## Quoted text
Armando Sipoto Bohale Aqueriaco (born 21 April 1988), commonly known as Sipo, is an Equatoguinean footballer who plays as a left back for Spanish club CFI Alicante.

He spent all but his senior career in Spain, but never in higher than Segunda División B. His professional input consisted of a combined nine matches for Pandurii (Romania) and AEK Larnaca (Cyprus).

Born in Spain, Sipo represented the Equatorial Guinea national team.

Club career
Born in Alicante, Spain, Sipo only played lower league football in that country. He represented Alicante CF, CD Badajoz, Cádiz CF, CD Teruel and CA Osasuna B in Segunda División B, and Alicante's B-team (which he helped promote from the regional leagues in his first season), Torrellano Illice CF and FC Jove Español San Vicente in Tercera División.

In 2008–09, Sipo won another promotion with Alicante B but, as the first team was relegated from Segunda División, the former were also forced to drop down a level. He split the 2012–13 campaign with three clubs, playing one Copa del Rey game with Cádiz and also appearing for Teruel and Osasuna's reserves.

Sipo made his professional debut with CS Pandurii Târgu Jiu in Romania. He scored in first appearance in Liga I, a 1–1 away draw against FC Petrolul Ploiești on 29 July 2013.

International career
Born to Equatoguinean parents, Sipo decided to represent Equatorial Guinea internationally. He made his debut on 29 March 2006 in a 2–0 friendly win against Benin in Malabo, being this the first time he entered his adopted nation.

## Instructions for the task
According to the profile of the footballer Sipo, which team was his opponent when he scored in his first Liga I appearance?

(Data items)
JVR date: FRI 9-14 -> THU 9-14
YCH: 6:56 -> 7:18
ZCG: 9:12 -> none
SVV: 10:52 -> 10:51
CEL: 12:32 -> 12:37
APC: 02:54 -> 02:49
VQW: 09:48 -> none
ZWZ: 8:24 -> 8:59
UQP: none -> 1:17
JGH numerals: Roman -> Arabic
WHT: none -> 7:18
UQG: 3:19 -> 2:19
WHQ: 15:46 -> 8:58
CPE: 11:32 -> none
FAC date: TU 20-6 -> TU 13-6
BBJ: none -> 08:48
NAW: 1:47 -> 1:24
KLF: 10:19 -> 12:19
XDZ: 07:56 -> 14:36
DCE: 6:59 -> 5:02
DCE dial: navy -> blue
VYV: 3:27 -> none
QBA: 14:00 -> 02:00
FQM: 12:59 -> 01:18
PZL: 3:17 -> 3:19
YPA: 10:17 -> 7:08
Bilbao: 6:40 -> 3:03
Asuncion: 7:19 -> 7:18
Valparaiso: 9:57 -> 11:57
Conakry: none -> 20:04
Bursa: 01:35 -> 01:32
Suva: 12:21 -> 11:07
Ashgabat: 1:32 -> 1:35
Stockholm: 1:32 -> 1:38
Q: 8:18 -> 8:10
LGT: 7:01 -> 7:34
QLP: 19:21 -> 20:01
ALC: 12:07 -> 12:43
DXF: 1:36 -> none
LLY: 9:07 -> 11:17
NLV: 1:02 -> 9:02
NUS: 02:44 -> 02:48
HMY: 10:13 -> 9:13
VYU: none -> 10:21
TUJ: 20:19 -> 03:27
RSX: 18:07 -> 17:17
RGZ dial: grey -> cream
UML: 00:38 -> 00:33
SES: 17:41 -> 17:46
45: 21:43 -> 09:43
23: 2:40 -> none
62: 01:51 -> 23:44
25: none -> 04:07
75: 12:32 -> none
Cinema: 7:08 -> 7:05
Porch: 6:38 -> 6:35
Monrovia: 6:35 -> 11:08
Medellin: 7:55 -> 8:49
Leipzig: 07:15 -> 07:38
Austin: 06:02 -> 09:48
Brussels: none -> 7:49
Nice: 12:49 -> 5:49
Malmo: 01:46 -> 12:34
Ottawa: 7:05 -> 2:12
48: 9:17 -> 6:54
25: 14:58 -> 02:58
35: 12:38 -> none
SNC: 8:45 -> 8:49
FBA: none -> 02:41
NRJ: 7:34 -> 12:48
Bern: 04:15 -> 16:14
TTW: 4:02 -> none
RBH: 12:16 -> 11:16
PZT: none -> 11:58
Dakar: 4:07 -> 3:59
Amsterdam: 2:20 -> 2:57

## Full output
FC Petrolul Ploiești